Records from a dataset:
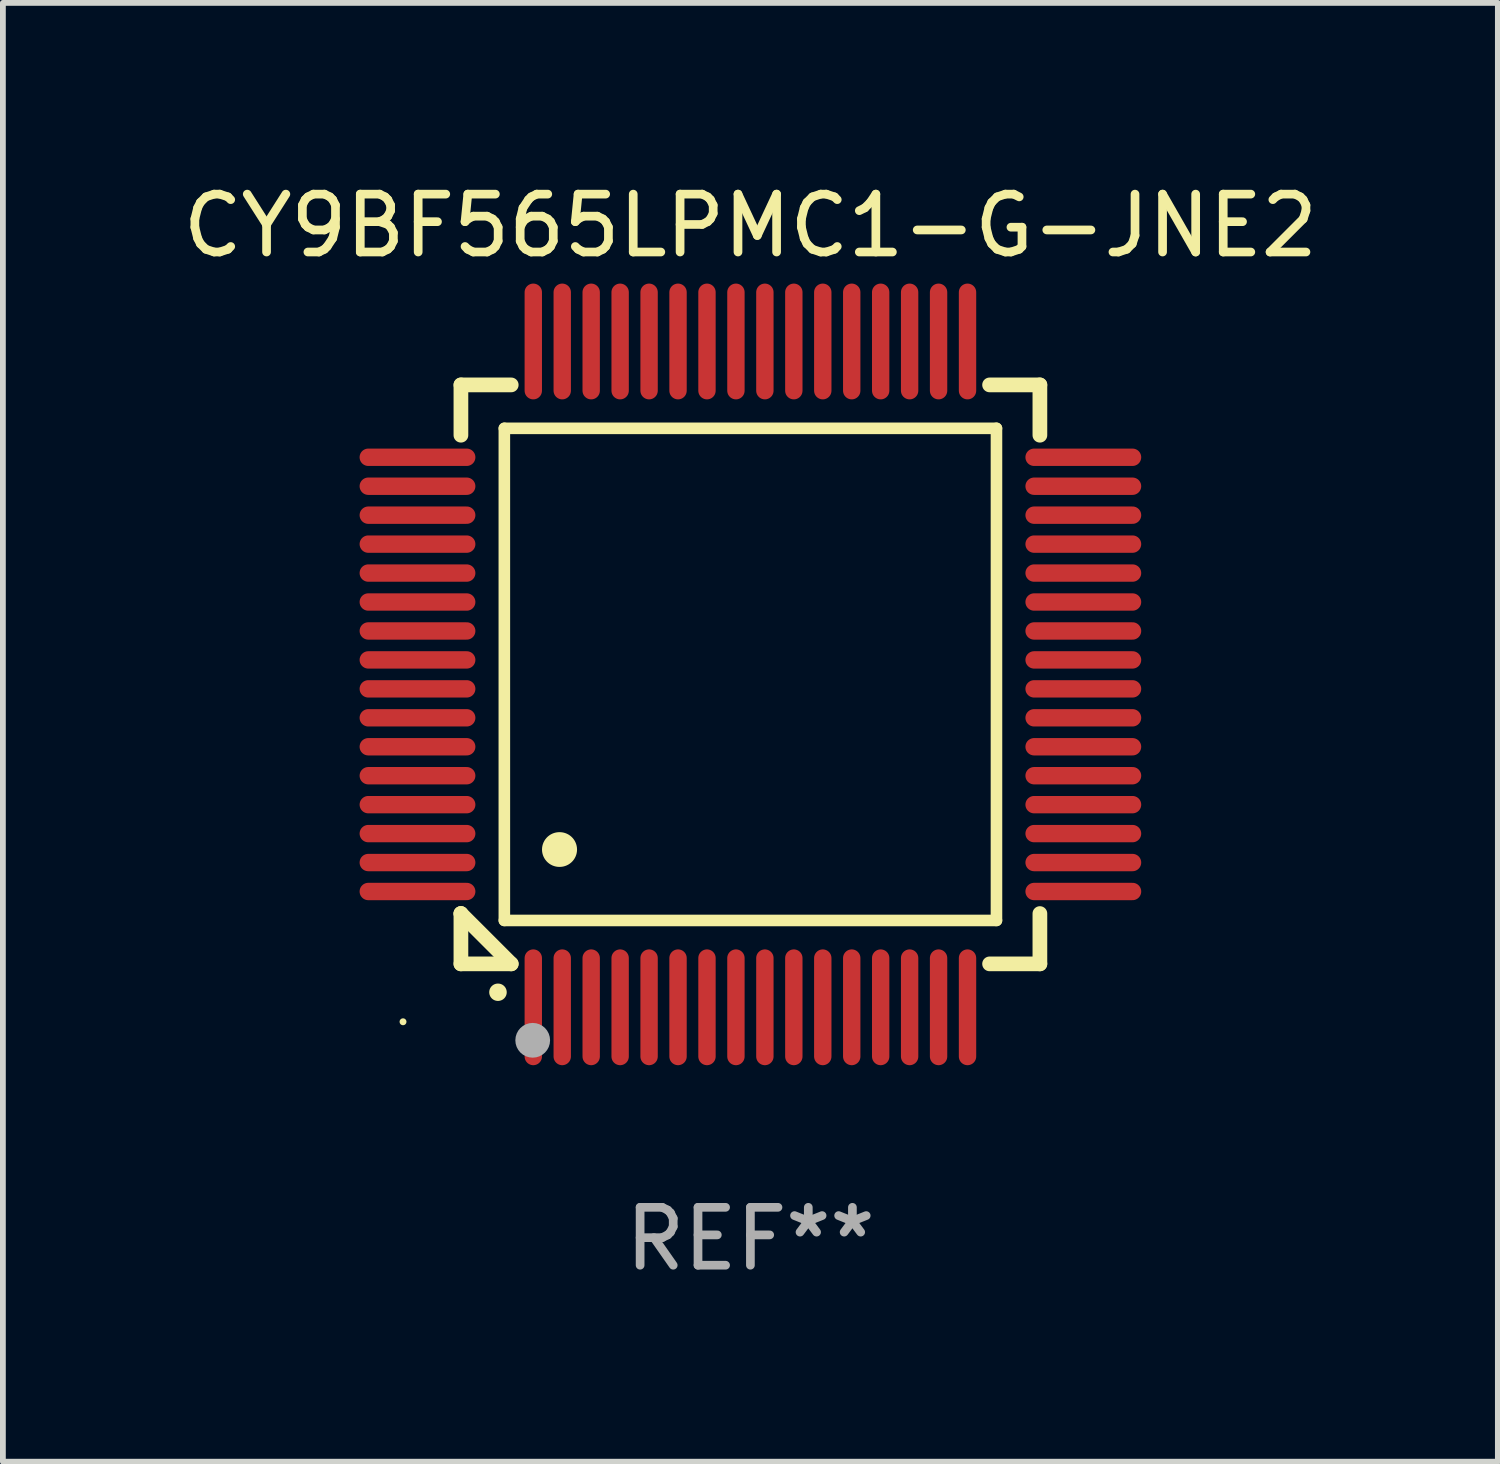
<source format=kicad_pcb>
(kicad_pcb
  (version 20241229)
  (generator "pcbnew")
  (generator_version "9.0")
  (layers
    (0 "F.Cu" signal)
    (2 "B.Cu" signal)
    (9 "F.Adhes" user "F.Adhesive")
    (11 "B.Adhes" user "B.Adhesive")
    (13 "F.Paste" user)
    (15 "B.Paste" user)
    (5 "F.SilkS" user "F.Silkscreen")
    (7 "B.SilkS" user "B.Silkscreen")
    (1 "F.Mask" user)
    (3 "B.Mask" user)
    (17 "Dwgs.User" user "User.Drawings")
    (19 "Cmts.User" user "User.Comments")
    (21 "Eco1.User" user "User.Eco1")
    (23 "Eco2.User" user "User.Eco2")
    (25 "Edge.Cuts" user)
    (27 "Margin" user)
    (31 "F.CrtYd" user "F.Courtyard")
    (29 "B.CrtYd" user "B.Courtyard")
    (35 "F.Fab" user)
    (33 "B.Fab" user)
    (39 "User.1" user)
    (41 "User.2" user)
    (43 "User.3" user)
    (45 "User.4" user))
  (footprint "CY9BF565LPMC1-G-JNE2"
    (layer "F.Cu")
    (at 9.911 8.598)
    (property "Reference" "CY9BF565LPMC1-G-JNE2" (at 0 -7.75 0) (layer "F.SilkS") (effects (font (size 1 1) (thickness 0.15))))
    (attr through_hole)
    (fp_line (start -5 -5) (end -4.131 -5) (stroke (width 0.254) (type solid)) (layer "F.SilkS"))
    (fp_line (start -5 -4.131) (end -5 -5) (stroke (width 0.254) (type solid)) (layer "F.SilkS"))
    (fp_line (start -5 4.131) (end -5 4.131) (stroke (width 0.254) (type solid)) (layer "F.SilkS"))
    (fp_line (start -5 5) (end -5 4.131) (stroke (width 0.254) (type solid)) (layer "F.SilkS"))
    (fp_line (start -5 4.131) (end -4.131 5) (stroke (width 0.254) (type solid)) (layer "F.SilkS"))
    (fp_line (start -4.25 -4.25) (end -4.25 4.25) (stroke (width 0.2) (type solid)) (layer "F.SilkS"))
    (fp_line (start -4.25 4.25) (end 4.25 4.25) (stroke (width 0.2) (type solid)) (layer "F.SilkS"))
    (fp_line (start -4.131 5) (end -5 5) (stroke (width 0.254) (type solid)) (layer "F.SilkS"))
    (fp_line (start 4.25 -4.25) (end -4.25 -4.25) (stroke (width 0.2) (type solid)) (layer "F.SilkS"))
    (fp_line (start 4.25 4.25) (end 4.25 -4.25) (stroke (width 0.2) (type solid)) (layer "F.SilkS"))
    (fp_line (start 5 -5) (end 4.131 -5) (stroke (width 0.254) (type solid)) (layer "F.SilkS"))
    (fp_line (start 5 -5) (end 5 -4.131) (stroke (width 0.254) (type solid)) (layer "F.SilkS"))
    (fp_line (start 5 4.131) (end 5 5) (stroke (width 0.254) (type solid)) (layer "F.SilkS"))
    (fp_line (start 5 5) (end 4.131 5) (stroke (width 0.254) (type solid)) (layer "F.SilkS"))
    (fp_arc (start -4.361265 5.489992) (mid -4.359995 5.489987) (end -4.358725 5.489992) (stroke (width 0.3) (type solid)) (layer "F.SilkS"))
    (fp_arc (start -3.299467 3.025146) (mid -3.296927 3.025135) (end -3.294387 3.025146) (stroke (width 0.6) (type solid)) (layer "F.SilkS"))
    (fp_circle (center -6 6) (end -5.97 6) (stroke (width 0.06) (type solid)) (fill no) (layer "F.SilkS"))
    (fp_circle (center -3.76 6.32) (end -3.61 6.32) (stroke (width 0.3) (type solid)) (fill no) (layer "F.Fab"))
    (fp_text user "REF**" (at 0 9.75 0) (layer "F.Fab") (effects (font (size 1 1) (thickness 0.15))))
    (pad "1" smd oval (at -3.75 5.75) (size 0.3 2) (layers "F.Cu" "F.Mask" "F.Paste"))
    (pad "2" smd oval (at -3.25 5.75) (size 0.3 2) (layers "F.Cu" "F.Mask" "F.Paste"))
    (pad "3" smd oval (at -2.75 5.75) (size 0.3 2) (layers "F.Cu" "F.Mask" "F.Paste"))
    (pad "4" smd oval (at -2.25 5.75) (size 0.3 2) (layers "F.Cu" "F.Mask" "F.Paste"))
    (pad "5" smd oval (at -1.75 5.75) (size 0.3 2) (layers "F.Cu" "F.Mask" "F.Paste"))
    (pad "6" smd oval (at -1.25 5.75) (size 0.3 2) (layers "F.Cu" "F.Mask" "F.Paste"))
    (pad "7" smd oval (at -0.75 5.75) (size 0.3 2) (layers "F.Cu" "F.Mask" "F.Paste"))
    (pad "8" smd oval (at -0.25 5.75) (size 0.3 2) (layers "F.Cu" "F.Mask" "F.Paste"))
    (pad "9" smd oval (at 0.25 5.75) (size 0.3 2) (layers "F.Cu" "F.Mask" "F.Paste"))
    (pad "10" smd oval (at 0.75 5.75) (size 0.3 2) (layers "F.Cu" "F.Mask" "F.Paste"))
    (pad "11" smd oval (at 1.25 5.75) (size 0.3 2) (layers "F.Cu" "F.Mask" "F.Paste"))
    (pad "12" smd oval (at 1.75 5.75) (size 0.3 2) (layers "F.Cu" "F.Mask" "F.Paste"))
    (pad "13" smd oval (at 2.25 5.75) (size 0.3 2) (layers "F.Cu" "F.Mask" "F.Paste"))
    (pad "14" smd oval (at 2.75 5.75) (size 0.3 2) (layers "F.Cu" "F.Mask" "F.Paste"))
    (pad "15" smd oval (at 3.25 5.75) (size 0.3 2) (layers "F.Cu" "F.Mask" "F.Paste"))
    (pad "16" smd oval (at 3.75 5.75) (size 0.3 2) (layers "F.Cu" "F.Mask" "F.Paste"))
    (pad "17" smd oval (at 5.75 3.75) (size 2 0.3) (layers "F.Cu" "F.Mask" "F.Paste"))
    (pad "18" smd oval (at 5.75 3.25) (size 2 0.3) (layers "F.Cu" "F.Mask" "F.Paste"))
    (pad "19" smd oval (at 5.75 2.75) (size 2 0.3) (layers "F.Cu" "F.Mask" "F.Paste"))
    (pad "20" smd oval (at 5.75 2.25) (size 2 0.3) (layers "F.Cu" "F.Mask" "F.Paste"))
    (pad "21" smd oval (at 5.75 1.75) (size 2 0.3) (layers "F.Cu" "F.Mask" "F.Paste"))
    (pad "22" smd oval (at 5.75 1.25) (size 2 0.3) (layers "F.Cu" "F.Mask" "F.Paste"))
    (pad "23" smd oval (at 5.75 0.75) (size 2 0.3) (layers "F.Cu" "F.Mask" "F.Paste"))
    (pad "24" smd oval (at 5.75 0.25) (size 2 0.3) (layers "F.Cu" "F.Mask" "F.Paste"))
    (pad "25" smd oval (at 5.75 -0.25) (size 2 0.3) (layers "F.Cu" "F.Mask" "F.Paste"))
    (pad "26" smd oval (at 5.75 -0.75) (size 2 0.3) (layers "F.Cu" "F.Mask" "F.Paste"))
    (pad "27" smd oval (at 5.75 -1.25) (size 2 0.3) (layers "F.Cu" "F.Mask" "F.Paste"))
    (pad "28" smd oval (at 5.75 -1.75) (size 2 0.3) (layers "F.Cu" "F.Mask" "F.Paste"))
    (pad "29" smd oval (at 5.75 -2.25) (size 2 0.3) (layers "F.Cu" "F.Mask" "F.Paste"))
    (pad "30" smd oval (at 5.75 -2.75) (size 2 0.3) (layers "F.Cu" "F.Mask" "F.Paste"))
    (pad "31" smd oval (at 5.75 -3.25) (size 2 0.3) (layers "F.Cu" "F.Mask" "F.Paste"))
    (pad "32" smd oval (at 5.75 -3.75) (size 2 0.3) (layers "F.Cu" "F.Mask" "F.Paste"))
    (pad "33" smd oval (at 3.75 -5.75) (size 0.3 2) (layers "F.Cu" "F.Mask" "F.Paste"))
    (pad "34" smd oval (at 3.25 -5.75) (size 0.3 2) (layers "F.Cu" "F.Mask" "F.Paste"))
    (pad "35" smd oval (at 2.75 -5.75) (size 0.3 2) (layers "F.Cu" "F.Mask" "F.Paste"))
    (pad "36" smd oval (at 2.25 -5.75) (size 0.3 2) (layers "F.Cu" "F.Mask" "F.Paste"))
    (pad "37" smd oval (at 1.75 -5.75) (size 0.3 2) (layers "F.Cu" "F.Mask" "F.Paste"))
    (pad "38" smd oval (at 1.25 -5.75) (size 0.3 2) (layers "F.Cu" "F.Mask" "F.Paste"))
    (pad "39" smd oval (at 0.75 -5.75) (size 0.3 2) (layers "F.Cu" "F.Mask" "F.Paste"))
    (pad "40" smd oval (at 0.25 -5.75) (size 0.3 2) (layers "F.Cu" "F.Mask" "F.Paste"))
    (pad "41" smd oval (at -0.25 -5.75) (size 0.3 2) (layers "F.Cu" "F.Mask" "F.Paste"))
    (pad "42" smd oval (at -0.75 -5.75) (size 0.3 2) (layers "F.Cu" "F.Mask" "F.Paste"))
    (pad "43" smd oval (at -1.25 -5.75) (size 0.3 2) (layers "F.Cu" "F.Mask" "F.Paste"))
    (pad "44" smd oval (at -1.75 -5.75) (size 0.3 2) (layers "F.Cu" "F.Mask" "F.Paste"))
    (pad "45" smd oval (at -2.25 -5.75) (size 0.3 2) (layers "F.Cu" "F.Mask" "F.Paste"))
    (pad "46" smd oval (at -2.75 -5.75) (size 0.3 2) (layers "F.Cu" "F.Mask" "F.Paste"))
    (pad "47" smd oval (at -3.25 -5.75) (size 0.3 2) (layers "F.Cu" "F.Mask" "F.Paste"))
    (pad "48" smd oval (at -3.75 -5.75) (size 0.3 2) (layers "F.Cu" "F.Mask" "F.Paste"))
    (pad "49" smd oval (at -5.75 -3.75) (size 2 0.3) (layers "F.Cu" "F.Mask" "F.Paste"))
    (pad "50" smd oval (at -5.75 -3.25) (size 2 0.3) (layers "F.Cu" "F.Mask" "F.Paste"))
    (pad "51" smd oval (at -5.75 -2.75) (size 2 0.3) (layers "F.Cu" "F.Mask" "F.Paste"))
    (pad "52" smd oval (at -5.75 -2.25) (size 2 0.3) (layers "F.Cu" "F.Mask" "F.Paste"))
    (pad "53" smd oval (at -5.75 -1.75) (size 2 0.3) (layers "F.Cu" "F.Mask" "F.Paste"))
    (pad "54" smd oval (at -5.75 -1.25) (size 2 0.3) (layers "F.Cu" "F.Mask" "F.Paste"))
    (pad "55" smd oval (at -5.75 -0.75) (size 2 0.3) (layers "F.Cu" "F.Mask" "F.Paste"))
    (pad "56" smd oval (at -5.75 -0.25) (size 2 0.3) (layers "F.Cu" "F.Mask" "F.Paste"))
    (pad "57" smd oval (at -5.75 0.25) (size 2 0.3) (layers "F.Cu" "F.Mask" "F.Paste"))
    (pad "58" smd oval (at -5.75 0.75) (size 2 0.3) (layers "F.Cu" "F.Mask" "F.Paste"))
    (pad "59" smd oval (at -5.75 1.25) (size 2 0.3) (layers "F.Cu" "F.Mask" "F.Paste"))
    (pad "60" smd oval (at -5.75 1.75) (size 2 0.3) (layers "F.Cu" "F.Mask" "F.Paste"))
    (pad "61" smd oval (at -5.75 2.25) (size 2 0.3) (layers "F.Cu" "F.Mask" "F.Paste"))
    (pad "62" smd oval (at -5.75 2.75) (size 2 0.3) (layers "F.Cu" "F.Mask" "F.Paste"))
    (pad "63" smd oval (at -5.75 3.25) (size 2 0.3) (layers "F.Cu" "F.Mask" "F.Paste"))
    (pad "64" smd oval (at -5.75 3.75) (size 2 0.3) (layers "F.Cu" "F.Mask" "F.Paste")))
  (gr_rect
    (start -3 -3)
    (end 22.821 22.196)
    (stroke (width 0.1) (type default))
    (fill no)
    (layer "Edge.Cuts")))
</source>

# EXERCISE DESCRIPTION:
In the entries above, restate word for word the lines between the one holding "(fp_circle (center -3.76" and the one holding "(at -2.75 5.75)", inclusive, and nothing besides.

# COMPLETED EXERCISE:
    (fp_circle (center -3.76 6.32) (end -3.61 6.32) (stroke (width 0.3) (type solid)) (fill no) (layer "F.Fab"))
    (fp_text user "REF**" (at 0 9.75 0) (layer "F.Fab") (effects (font (size 1 1) (thickness 0.15))))
    (pad "1" smd oval (at -3.75 5.75) (size 0.3 2) (layers "F.Cu" "F.Mask" "F.Paste"))
    (pad "2" smd oval (at -3.25 5.75) (size 0.3 2) (layers "F.Cu" "F.Mask" "F.Paste"))
    (pad "3" smd oval (at -2.75 5.75) (size 0.3 2) (layers "F.Cu" "F.Mask" "F.Paste"))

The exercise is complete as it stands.